A tubulin binding molecule drives differentiation of acute myeloid leukemia cells.
Jackson TR., Vuorinen A., Josa-Culleré L., Madden KS., Conole D., Cogswell TJ., Wilkinson IVL., Kettyle LM., Zhang D., O'Mahony A., Gracias D., McCall L., Westwood R., Terstappen GC., Davies SG., Tate EW., Wynne GM., Vyas P., Russell AJ., Milne TA.

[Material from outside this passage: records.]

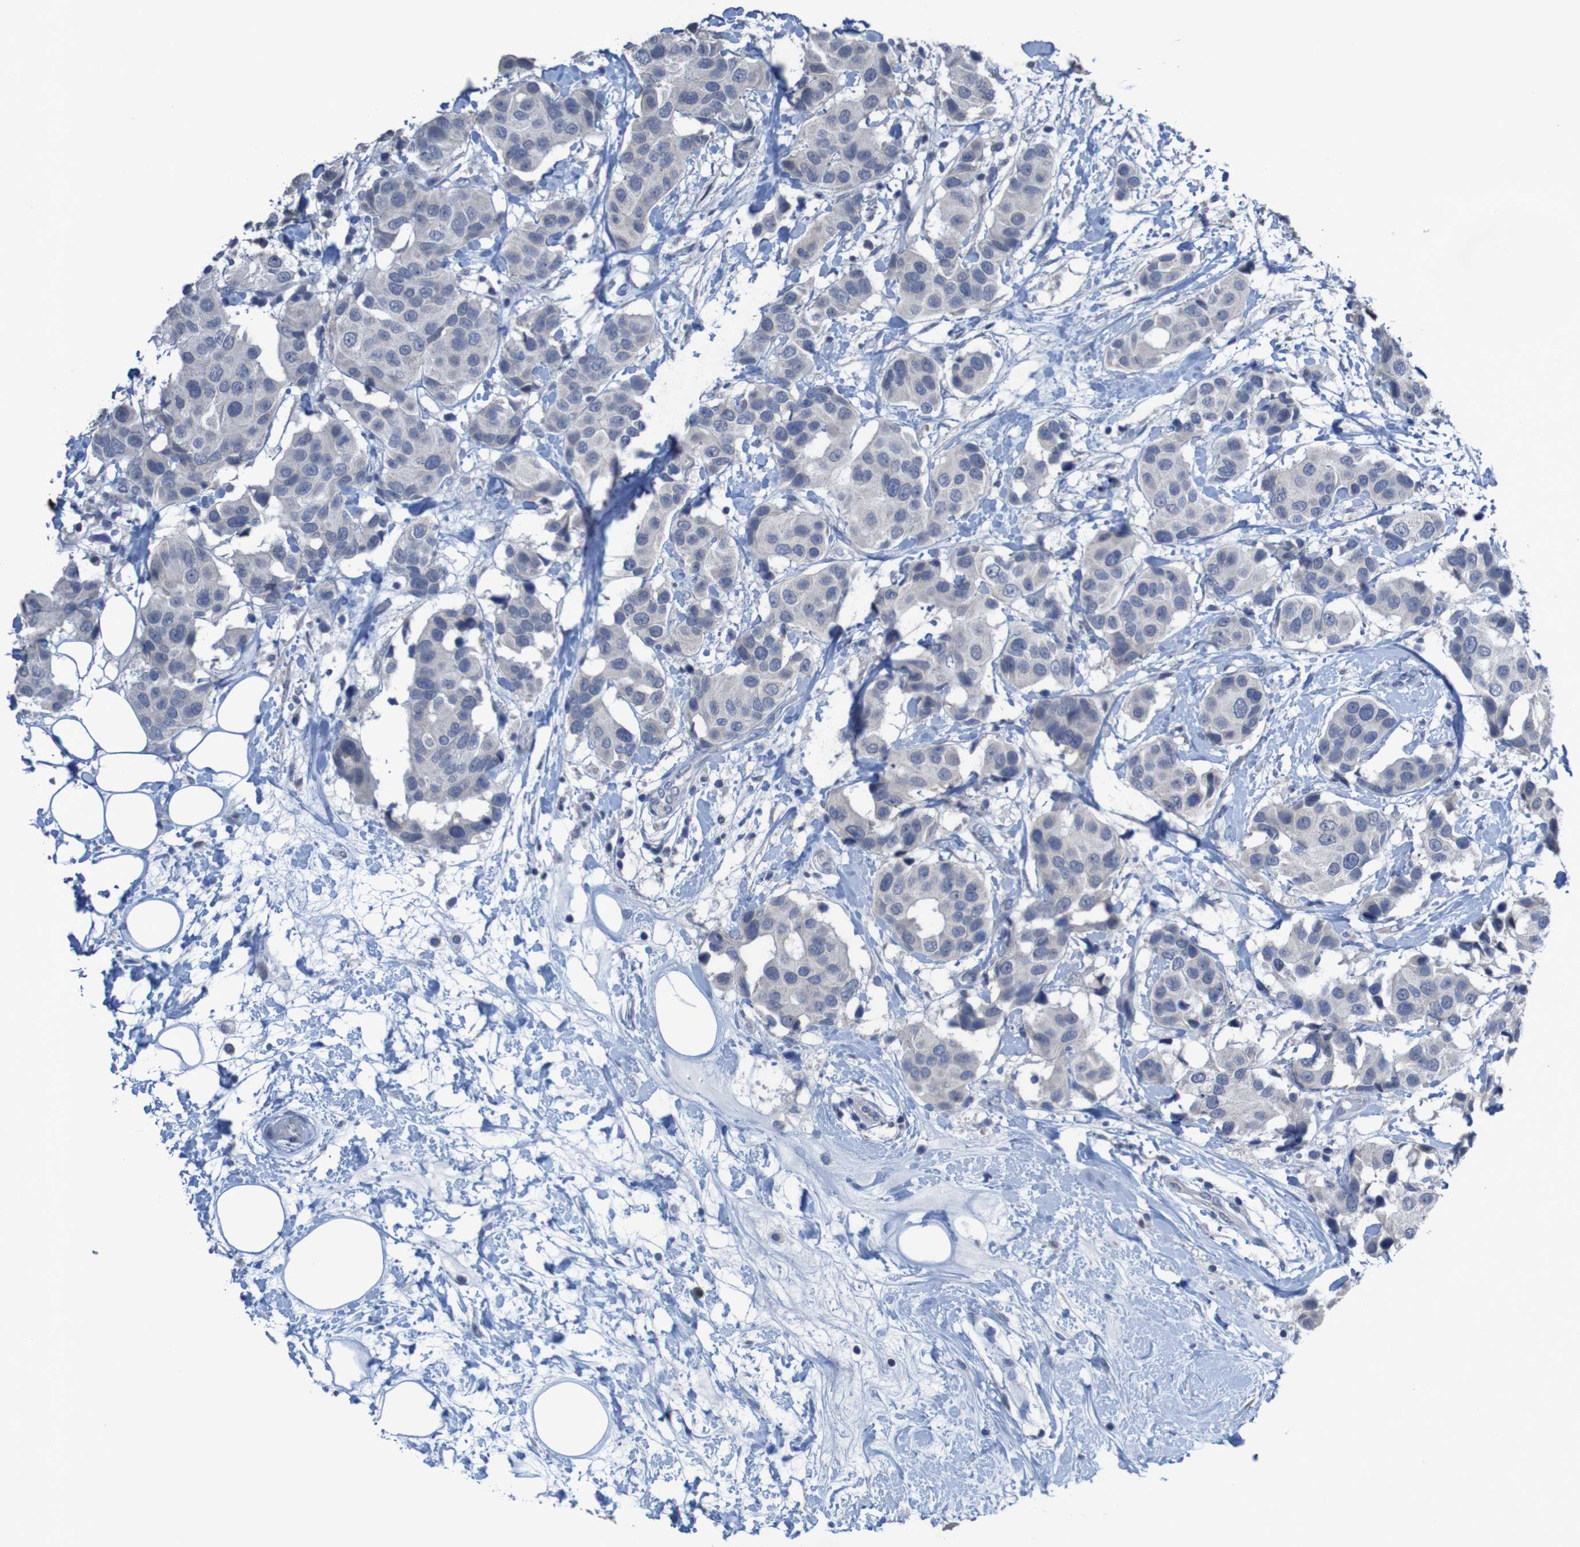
{"staining": {"intensity": "negative", "quantity": "none", "location": "none"}, "tissue": "breast cancer", "cell_type": "Tumor cells", "image_type": "cancer", "snomed": [{"axis": "morphology", "description": "Normal tissue, NOS"}, {"axis": "morphology", "description": "Duct carcinoma"}, {"axis": "topography", "description": "Breast"}], "caption": "Immunohistochemical staining of human breast cancer exhibits no significant positivity in tumor cells.", "gene": "CLDN18", "patient": {"sex": "female", "age": 39}}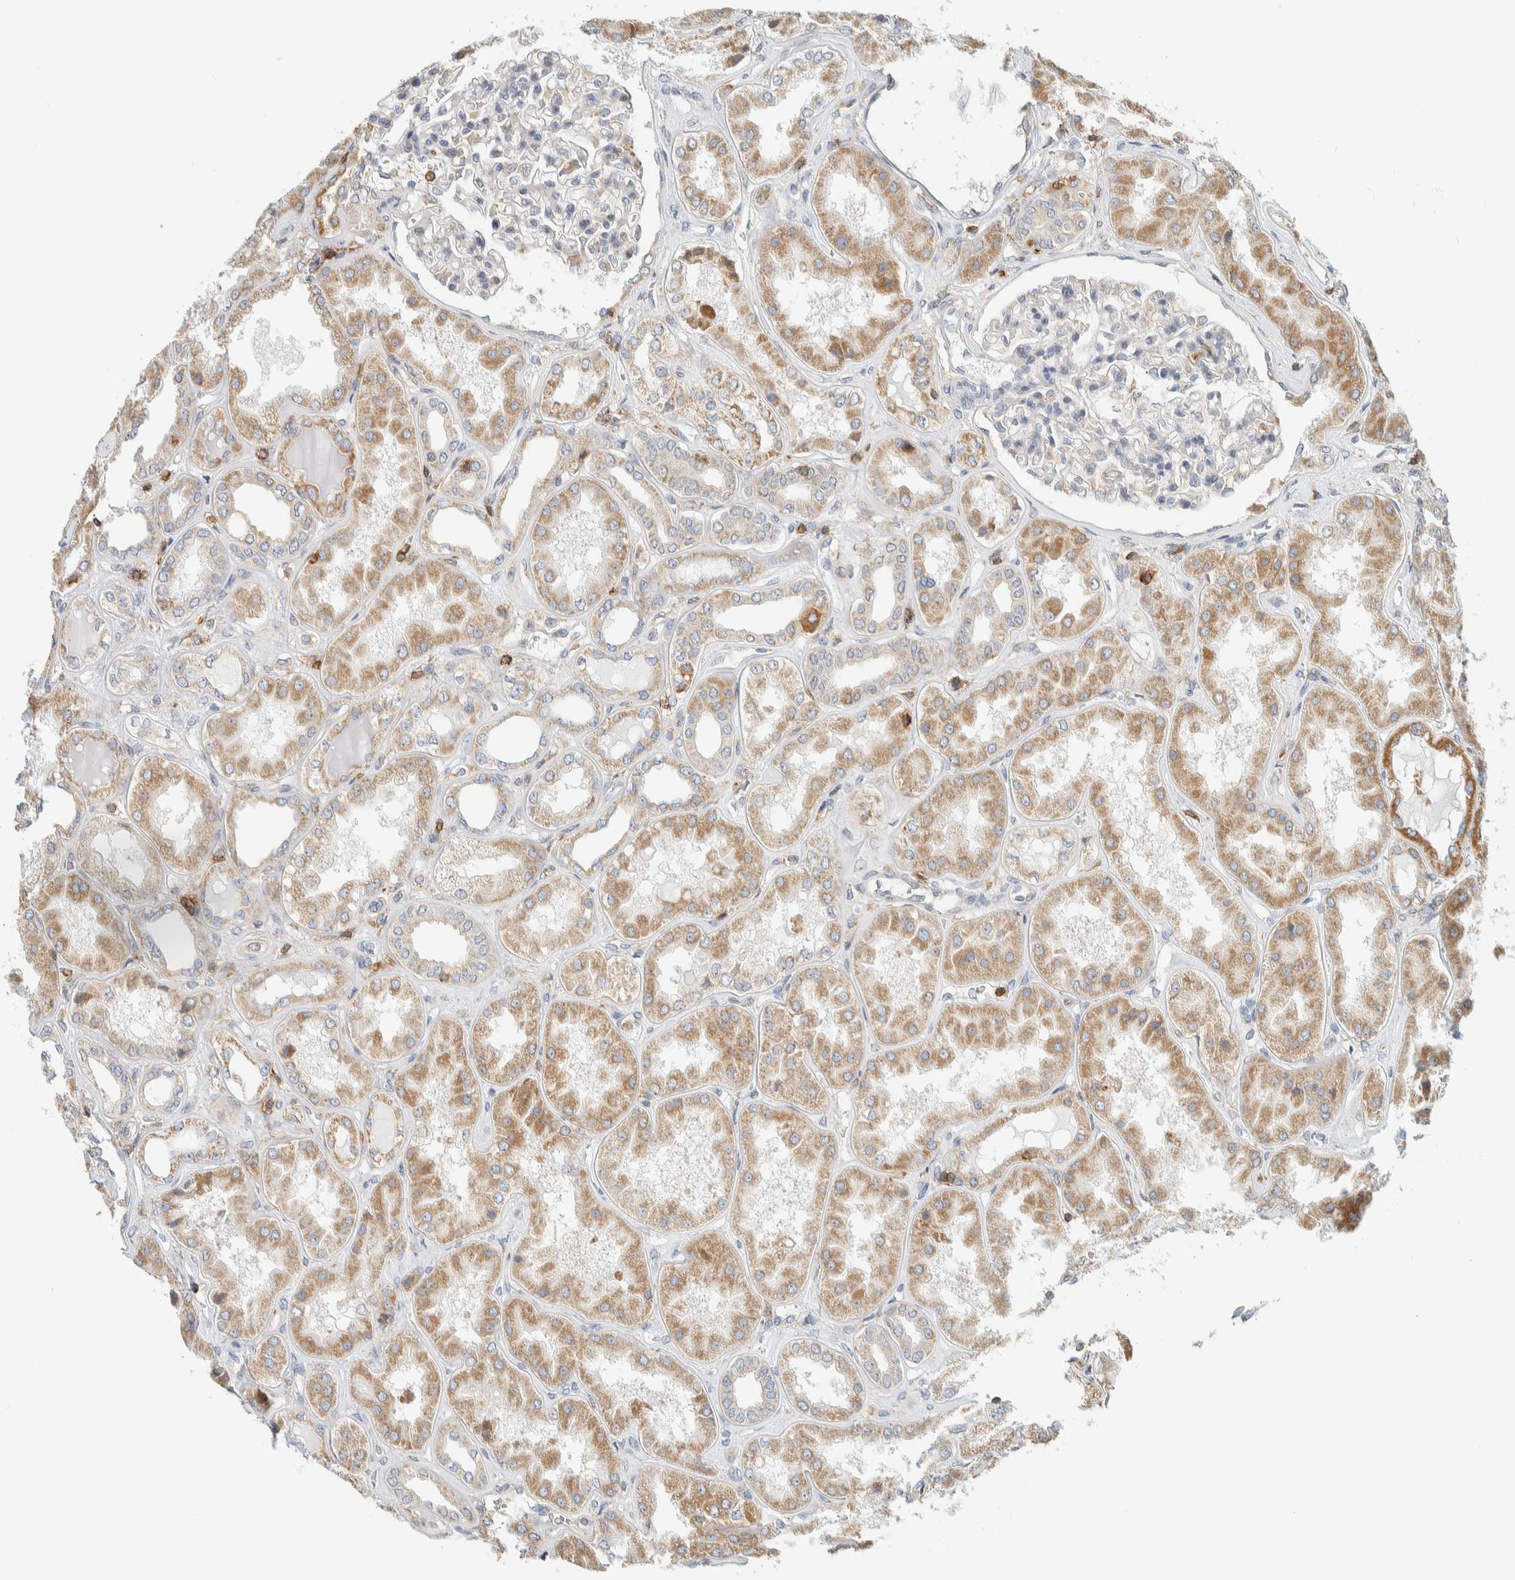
{"staining": {"intensity": "moderate", "quantity": "<25%", "location": "cytoplasmic/membranous"}, "tissue": "kidney", "cell_type": "Cells in glomeruli", "image_type": "normal", "snomed": [{"axis": "morphology", "description": "Normal tissue, NOS"}, {"axis": "topography", "description": "Kidney"}], "caption": "This micrograph reveals immunohistochemistry (IHC) staining of benign human kidney, with low moderate cytoplasmic/membranous staining in about <25% of cells in glomeruli.", "gene": "CCDC57", "patient": {"sex": "female", "age": 56}}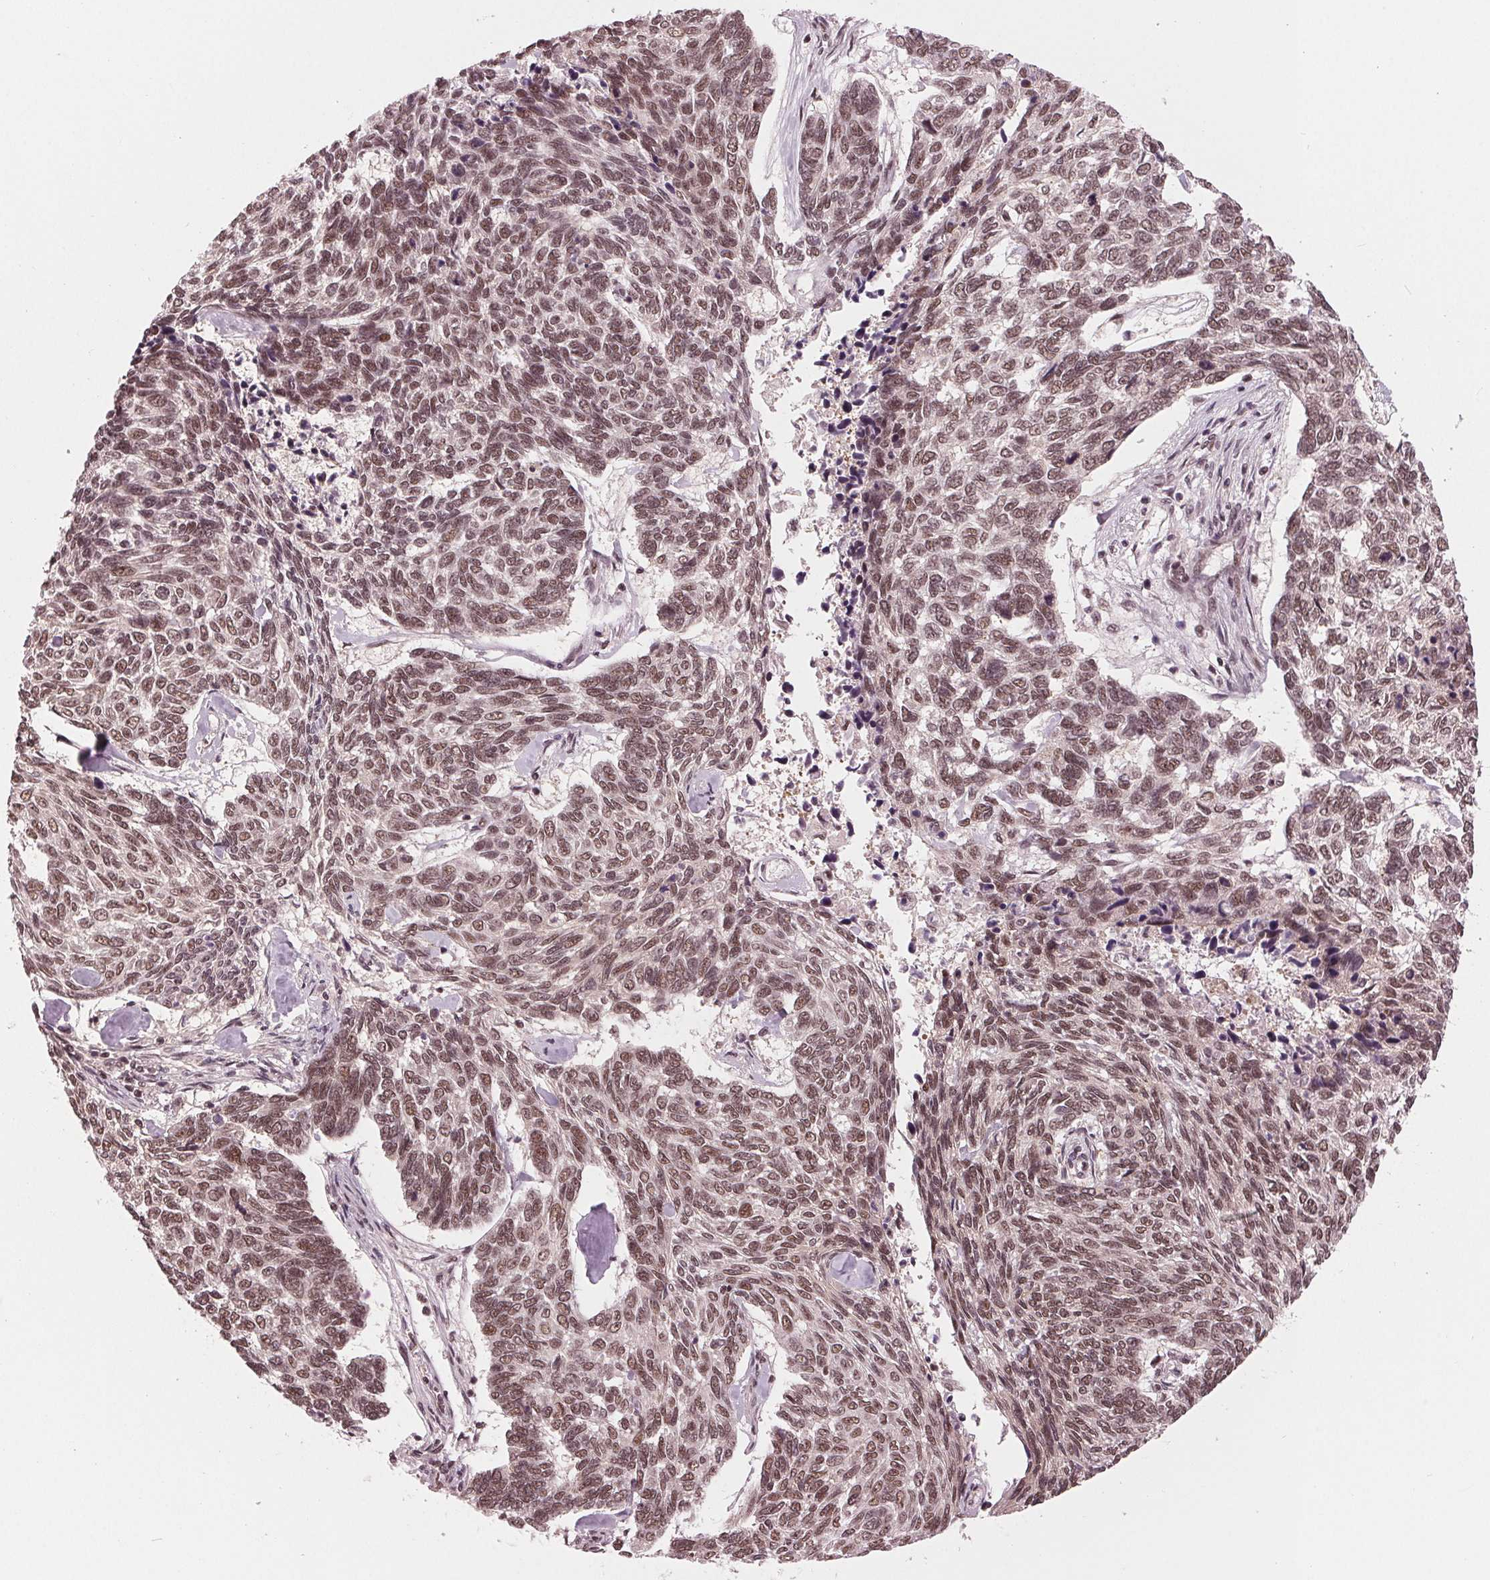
{"staining": {"intensity": "moderate", "quantity": ">75%", "location": "nuclear"}, "tissue": "skin cancer", "cell_type": "Tumor cells", "image_type": "cancer", "snomed": [{"axis": "morphology", "description": "Basal cell carcinoma"}, {"axis": "topography", "description": "Skin"}], "caption": "Brown immunohistochemical staining in skin cancer (basal cell carcinoma) shows moderate nuclear positivity in approximately >75% of tumor cells. Using DAB (brown) and hematoxylin (blue) stains, captured at high magnification using brightfield microscopy.", "gene": "LSM2", "patient": {"sex": "female", "age": 65}}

Despite much progress in developing better drugs, many patients with acute myeloid leukemia (AML) still die within a year of diagnosis. This is partly because it is difficult to identify therapeutic targets that are effective across multiple AML subtypes. One common factor across AML subtypes is the presence of a block in differentiation. Overcoming this block should allow for the identification of therapies that are not dependent on a specific mutation for their efficacy. Here, we used a phenotypic screen to identify compounds that stimulate differentiation in genetically diverse AML cell lines. Lead compounds were shown to decrease tumor burden and to increase survival in vivo. Using multiple complementary target deconvolution approaches, these compounds were revealed to be anti-mitotic tubulin disruptors that cause differentiation by inducing a G2-M mitotic arrest. Together, these results reveal a function for tubulin disruptors in causing differentiation of AML cells.